··· EXTRACT PROVIDED ···

In an attempt to control runaway inflation, which far surpassed the upper bracket of monetary policy authorities’ target ranges, central banks front-loaded interest rates, rapidly increasing borrowing costs.

As a result, countries with high public debt faced increasingly larger debt-servicing commitments — with immediate and severe fiscal implications for their governments.

Princeton University economics professor Markus Brunnermeier said persistently high inflation means there is now a clear trade-off between monetary policy that tries to reduce aggregate demand by raising interest rates and one that aims to ensure financial stability.

Advanced economies also have to deal with the change of the “nature and frequency of shocks”, Brunnermeier said.

“Historically, shocks were mostly from increases or decreases in demand — with the prominent exception of the supply shocks during the so-called stagflation [high inflation and unemployment and a sluggish economy] of the 1970s. Now there are many shocks: demand versus supply, specific risks versus systemic risks, transitory versus permanent,” he said.

“It is difficult to identify the true nature of these shocks in time to respond. Central bankers need to be more humble.”

Brunnermeier said central banks face further new challenges in the interaction between monetary and financial stability, whose dynamics closely resemble the patterns in emerging markets.

In his article, Kganyago said that for many years, central bankers in developed economies believed the textbook response to supply shocks was “don’t respond because the shock will dissipate”.

··· STORED DATA ···

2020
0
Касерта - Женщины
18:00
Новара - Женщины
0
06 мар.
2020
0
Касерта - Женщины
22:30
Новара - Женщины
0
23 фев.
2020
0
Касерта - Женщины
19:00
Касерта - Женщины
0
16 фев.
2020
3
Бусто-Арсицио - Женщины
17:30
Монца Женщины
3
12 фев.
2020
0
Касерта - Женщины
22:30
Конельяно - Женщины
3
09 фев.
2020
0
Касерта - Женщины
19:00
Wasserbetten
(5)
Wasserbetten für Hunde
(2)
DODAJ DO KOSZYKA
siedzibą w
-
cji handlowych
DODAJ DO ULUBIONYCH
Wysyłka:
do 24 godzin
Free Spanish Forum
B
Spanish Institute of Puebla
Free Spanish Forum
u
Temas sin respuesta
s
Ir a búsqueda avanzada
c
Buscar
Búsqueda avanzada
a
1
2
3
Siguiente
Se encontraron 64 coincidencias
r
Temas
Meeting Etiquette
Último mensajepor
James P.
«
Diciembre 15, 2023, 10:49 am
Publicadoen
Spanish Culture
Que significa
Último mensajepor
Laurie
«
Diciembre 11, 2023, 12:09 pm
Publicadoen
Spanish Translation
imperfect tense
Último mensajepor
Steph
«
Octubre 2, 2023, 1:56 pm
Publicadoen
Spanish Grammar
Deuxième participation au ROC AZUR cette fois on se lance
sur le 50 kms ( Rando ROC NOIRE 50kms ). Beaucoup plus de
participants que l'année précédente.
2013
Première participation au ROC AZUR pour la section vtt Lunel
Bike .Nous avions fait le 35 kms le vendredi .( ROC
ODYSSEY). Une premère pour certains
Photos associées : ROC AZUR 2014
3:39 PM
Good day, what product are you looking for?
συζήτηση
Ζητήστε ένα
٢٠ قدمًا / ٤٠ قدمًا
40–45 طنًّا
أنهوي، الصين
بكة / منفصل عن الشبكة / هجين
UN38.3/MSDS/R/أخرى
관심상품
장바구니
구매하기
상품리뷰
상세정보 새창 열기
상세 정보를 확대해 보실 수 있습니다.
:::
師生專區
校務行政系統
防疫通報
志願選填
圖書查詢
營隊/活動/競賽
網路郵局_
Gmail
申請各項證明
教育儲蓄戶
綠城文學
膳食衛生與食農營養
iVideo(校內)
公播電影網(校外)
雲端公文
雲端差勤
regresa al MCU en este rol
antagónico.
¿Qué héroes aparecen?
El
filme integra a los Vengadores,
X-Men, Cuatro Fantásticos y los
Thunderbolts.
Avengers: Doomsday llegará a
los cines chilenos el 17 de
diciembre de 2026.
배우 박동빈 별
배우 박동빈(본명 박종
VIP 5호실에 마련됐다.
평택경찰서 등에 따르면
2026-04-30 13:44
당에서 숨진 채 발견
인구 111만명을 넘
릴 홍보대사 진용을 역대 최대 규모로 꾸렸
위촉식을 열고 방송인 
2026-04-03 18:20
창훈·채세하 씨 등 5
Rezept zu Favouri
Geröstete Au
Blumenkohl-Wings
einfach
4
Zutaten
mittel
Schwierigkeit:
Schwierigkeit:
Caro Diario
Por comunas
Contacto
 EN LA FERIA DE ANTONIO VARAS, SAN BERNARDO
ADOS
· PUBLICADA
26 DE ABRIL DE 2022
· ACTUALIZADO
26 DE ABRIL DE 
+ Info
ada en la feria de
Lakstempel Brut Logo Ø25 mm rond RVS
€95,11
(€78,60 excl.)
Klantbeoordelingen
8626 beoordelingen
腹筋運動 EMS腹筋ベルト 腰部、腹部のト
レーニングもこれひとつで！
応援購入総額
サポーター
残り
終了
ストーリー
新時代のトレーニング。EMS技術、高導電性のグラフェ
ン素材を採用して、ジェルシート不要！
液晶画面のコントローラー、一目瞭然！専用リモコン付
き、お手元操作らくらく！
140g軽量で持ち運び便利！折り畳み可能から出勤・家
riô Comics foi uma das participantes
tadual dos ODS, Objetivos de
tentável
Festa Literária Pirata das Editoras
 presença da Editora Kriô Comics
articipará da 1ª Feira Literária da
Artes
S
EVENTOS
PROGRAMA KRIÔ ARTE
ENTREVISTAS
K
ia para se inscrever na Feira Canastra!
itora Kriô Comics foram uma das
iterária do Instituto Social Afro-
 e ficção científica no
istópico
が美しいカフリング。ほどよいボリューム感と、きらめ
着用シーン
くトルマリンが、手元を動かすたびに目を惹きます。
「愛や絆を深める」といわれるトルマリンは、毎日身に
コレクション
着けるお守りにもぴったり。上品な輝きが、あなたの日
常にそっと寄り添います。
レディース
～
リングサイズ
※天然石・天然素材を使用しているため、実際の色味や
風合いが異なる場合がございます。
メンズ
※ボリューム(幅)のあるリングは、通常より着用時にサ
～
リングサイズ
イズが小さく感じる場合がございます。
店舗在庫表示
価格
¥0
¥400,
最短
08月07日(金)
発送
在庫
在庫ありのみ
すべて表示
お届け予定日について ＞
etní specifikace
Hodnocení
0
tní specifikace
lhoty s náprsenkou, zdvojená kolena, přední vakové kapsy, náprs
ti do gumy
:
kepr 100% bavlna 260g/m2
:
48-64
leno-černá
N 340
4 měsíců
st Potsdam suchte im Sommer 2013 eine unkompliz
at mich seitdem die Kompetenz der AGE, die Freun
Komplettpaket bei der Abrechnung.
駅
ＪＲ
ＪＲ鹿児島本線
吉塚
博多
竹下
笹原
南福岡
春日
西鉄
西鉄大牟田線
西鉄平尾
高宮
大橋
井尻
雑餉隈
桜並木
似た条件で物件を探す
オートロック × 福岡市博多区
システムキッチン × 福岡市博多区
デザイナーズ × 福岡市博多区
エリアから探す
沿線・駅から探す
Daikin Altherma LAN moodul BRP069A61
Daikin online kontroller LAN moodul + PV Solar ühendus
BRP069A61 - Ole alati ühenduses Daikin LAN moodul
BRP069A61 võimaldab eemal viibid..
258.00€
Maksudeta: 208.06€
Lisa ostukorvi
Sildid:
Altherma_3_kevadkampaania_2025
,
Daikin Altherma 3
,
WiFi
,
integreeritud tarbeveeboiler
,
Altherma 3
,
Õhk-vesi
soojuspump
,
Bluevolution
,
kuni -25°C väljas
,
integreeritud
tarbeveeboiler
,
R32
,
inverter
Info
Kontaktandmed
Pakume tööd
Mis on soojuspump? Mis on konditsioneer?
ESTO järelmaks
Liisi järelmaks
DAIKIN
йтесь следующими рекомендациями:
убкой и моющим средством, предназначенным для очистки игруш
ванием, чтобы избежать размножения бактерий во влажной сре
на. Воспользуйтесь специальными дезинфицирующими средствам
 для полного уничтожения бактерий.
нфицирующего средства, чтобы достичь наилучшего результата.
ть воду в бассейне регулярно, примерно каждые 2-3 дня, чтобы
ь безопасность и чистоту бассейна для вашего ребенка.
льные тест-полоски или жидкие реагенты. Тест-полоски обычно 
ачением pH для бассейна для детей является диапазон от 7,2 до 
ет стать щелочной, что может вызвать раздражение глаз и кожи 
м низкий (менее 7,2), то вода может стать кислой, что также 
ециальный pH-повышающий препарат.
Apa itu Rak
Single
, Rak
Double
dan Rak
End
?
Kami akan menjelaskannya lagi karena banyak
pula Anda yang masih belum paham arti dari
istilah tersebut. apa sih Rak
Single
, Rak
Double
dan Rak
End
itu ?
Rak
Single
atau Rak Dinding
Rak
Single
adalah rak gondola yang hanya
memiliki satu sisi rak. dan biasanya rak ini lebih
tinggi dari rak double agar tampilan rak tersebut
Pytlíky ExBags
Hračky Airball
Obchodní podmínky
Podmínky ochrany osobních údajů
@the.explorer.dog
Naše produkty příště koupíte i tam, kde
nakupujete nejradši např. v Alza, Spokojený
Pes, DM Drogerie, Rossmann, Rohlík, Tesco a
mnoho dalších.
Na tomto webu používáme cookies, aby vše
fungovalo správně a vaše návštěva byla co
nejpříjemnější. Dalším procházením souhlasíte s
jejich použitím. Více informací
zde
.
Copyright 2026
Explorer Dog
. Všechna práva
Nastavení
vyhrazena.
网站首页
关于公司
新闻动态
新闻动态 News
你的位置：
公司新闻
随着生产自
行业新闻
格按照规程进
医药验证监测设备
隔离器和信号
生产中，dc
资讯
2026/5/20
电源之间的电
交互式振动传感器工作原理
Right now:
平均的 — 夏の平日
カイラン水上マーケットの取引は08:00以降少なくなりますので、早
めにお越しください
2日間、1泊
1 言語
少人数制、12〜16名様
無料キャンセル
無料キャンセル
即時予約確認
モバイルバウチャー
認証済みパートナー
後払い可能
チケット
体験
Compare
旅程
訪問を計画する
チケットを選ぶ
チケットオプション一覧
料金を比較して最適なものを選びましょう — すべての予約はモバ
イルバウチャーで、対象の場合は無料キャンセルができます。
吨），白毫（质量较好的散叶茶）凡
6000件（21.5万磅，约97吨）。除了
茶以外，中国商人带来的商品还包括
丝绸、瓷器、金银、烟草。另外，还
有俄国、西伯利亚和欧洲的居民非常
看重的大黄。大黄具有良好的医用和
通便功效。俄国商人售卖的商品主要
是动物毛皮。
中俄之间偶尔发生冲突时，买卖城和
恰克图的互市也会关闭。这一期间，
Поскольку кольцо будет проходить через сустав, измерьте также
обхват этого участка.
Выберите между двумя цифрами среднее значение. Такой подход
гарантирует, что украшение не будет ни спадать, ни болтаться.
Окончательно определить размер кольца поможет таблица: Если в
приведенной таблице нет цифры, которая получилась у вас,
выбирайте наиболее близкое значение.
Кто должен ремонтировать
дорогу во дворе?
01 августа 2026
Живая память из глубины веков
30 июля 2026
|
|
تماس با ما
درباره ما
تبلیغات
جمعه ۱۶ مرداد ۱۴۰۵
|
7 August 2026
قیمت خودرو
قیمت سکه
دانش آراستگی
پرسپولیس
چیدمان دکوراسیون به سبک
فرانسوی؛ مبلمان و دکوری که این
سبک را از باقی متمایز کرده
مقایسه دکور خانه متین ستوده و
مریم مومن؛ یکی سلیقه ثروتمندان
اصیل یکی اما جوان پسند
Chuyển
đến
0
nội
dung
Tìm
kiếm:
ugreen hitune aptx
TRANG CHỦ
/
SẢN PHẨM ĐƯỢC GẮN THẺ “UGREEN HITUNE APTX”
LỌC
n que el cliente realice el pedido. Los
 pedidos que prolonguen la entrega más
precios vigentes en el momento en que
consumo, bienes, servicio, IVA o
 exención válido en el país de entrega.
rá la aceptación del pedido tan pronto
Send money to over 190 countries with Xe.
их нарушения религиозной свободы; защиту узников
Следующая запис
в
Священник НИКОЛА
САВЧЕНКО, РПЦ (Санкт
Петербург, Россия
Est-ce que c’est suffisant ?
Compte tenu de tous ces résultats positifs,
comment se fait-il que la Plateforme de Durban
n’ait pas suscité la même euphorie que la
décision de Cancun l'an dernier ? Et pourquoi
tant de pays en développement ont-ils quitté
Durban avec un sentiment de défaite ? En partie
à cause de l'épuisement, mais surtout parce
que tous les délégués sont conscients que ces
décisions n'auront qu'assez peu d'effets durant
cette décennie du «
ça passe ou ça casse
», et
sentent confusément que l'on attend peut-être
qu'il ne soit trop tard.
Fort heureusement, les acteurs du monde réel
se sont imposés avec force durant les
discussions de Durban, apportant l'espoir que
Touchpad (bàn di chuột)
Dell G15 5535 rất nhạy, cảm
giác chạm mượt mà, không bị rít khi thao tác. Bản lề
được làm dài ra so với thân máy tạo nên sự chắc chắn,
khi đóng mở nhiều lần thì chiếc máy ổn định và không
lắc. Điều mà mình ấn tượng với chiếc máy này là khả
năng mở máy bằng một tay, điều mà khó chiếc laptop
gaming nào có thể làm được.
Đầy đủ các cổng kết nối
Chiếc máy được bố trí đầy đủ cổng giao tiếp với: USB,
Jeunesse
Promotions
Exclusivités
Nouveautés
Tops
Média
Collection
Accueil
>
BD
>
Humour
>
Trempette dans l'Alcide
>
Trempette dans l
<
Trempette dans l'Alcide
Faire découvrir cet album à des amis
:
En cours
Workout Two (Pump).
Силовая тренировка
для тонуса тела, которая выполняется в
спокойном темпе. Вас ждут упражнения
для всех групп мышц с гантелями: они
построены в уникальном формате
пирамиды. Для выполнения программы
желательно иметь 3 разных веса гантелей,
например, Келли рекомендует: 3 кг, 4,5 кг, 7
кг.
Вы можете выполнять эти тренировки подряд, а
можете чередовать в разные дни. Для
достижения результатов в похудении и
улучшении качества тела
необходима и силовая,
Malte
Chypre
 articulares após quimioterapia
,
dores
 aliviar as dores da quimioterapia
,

···

▸ TASK LIST:
- 1) In the passage on central banks and inflation, what does Brunnermeier say central bankers need to be?
- 2) Decide whether each statement agrees with the passage on central banks and inflation, and support each yes or no with the decisive words quoted from it.
(a) Markus Brunnermeier is an economics professor at Princeton University.
(b) Historically, most shocks came from the supply side.
(c) Central banks raised interest rates gradually.
- 3) Carry on the passage on central banks and inflation from its final sentence.
The listing is separate material and is not part of the passage on central banks and inflation.

▸ EXPECTED RESULTS:
- 1) More humble.

- 2)
(a) Yes: "Princeton University economics professor Markus Brunnermeier"
(b) No: "Historically, shocks were mostly from increases or decreases in demand"
(c) No: "central banks front-loaded interest rates, rapidly increasing borrowing costs"

- 3)
“I have spent more time trying to gauge the impact of supply shocks, and communicating how we distinguish between transitory and persistent effects, than I have managing demand-side pressures. Many emerging markets have had similar experiences,” Kganyago said.

Part of the problem is that even with moderate rates of inflation, price and wage setters learn to track inflation and to index their prices, he said.

That means if central banks do not respond to shocks in a timely way, price pressures expand and inflation expectations shift. That leaves policy further behind the curve, so that temporary shocks end up having lasting effects, he said.

Emerging economies exhibit more indexation and less tolerance for real income losses.

“Many emerging market economies have introduced robust inflation-targeting frameworks to better shape inflation expectations, and these have generally worked well, creating policy flexibility,” Kganyago said.

Advanced economies had mistakenly assumed that fiscal and monetary policy do not overlap, he said.

Brunnermeier said central bankers in developed economies were surprised to find themselves operating in an environment of high private debt, depressed risk premiums on financial assets, distorted price signals, and a private sector heavily reliant on the liquidity that central banks provide during a crisis.

A decade-and-a-half ago, central banks’ twin goals of stimulating economic activity and financial stability through unconventional policies had coincided, he said.

“Now, there are clear trade-offs between inflation management and financial stability, because interest rate hikes to fight inflation threaten to destabilise financial markets,” Brunnermeier said.

“But any emerging market policymaker will tell you monetary policy can be distorted by fiscal policy.”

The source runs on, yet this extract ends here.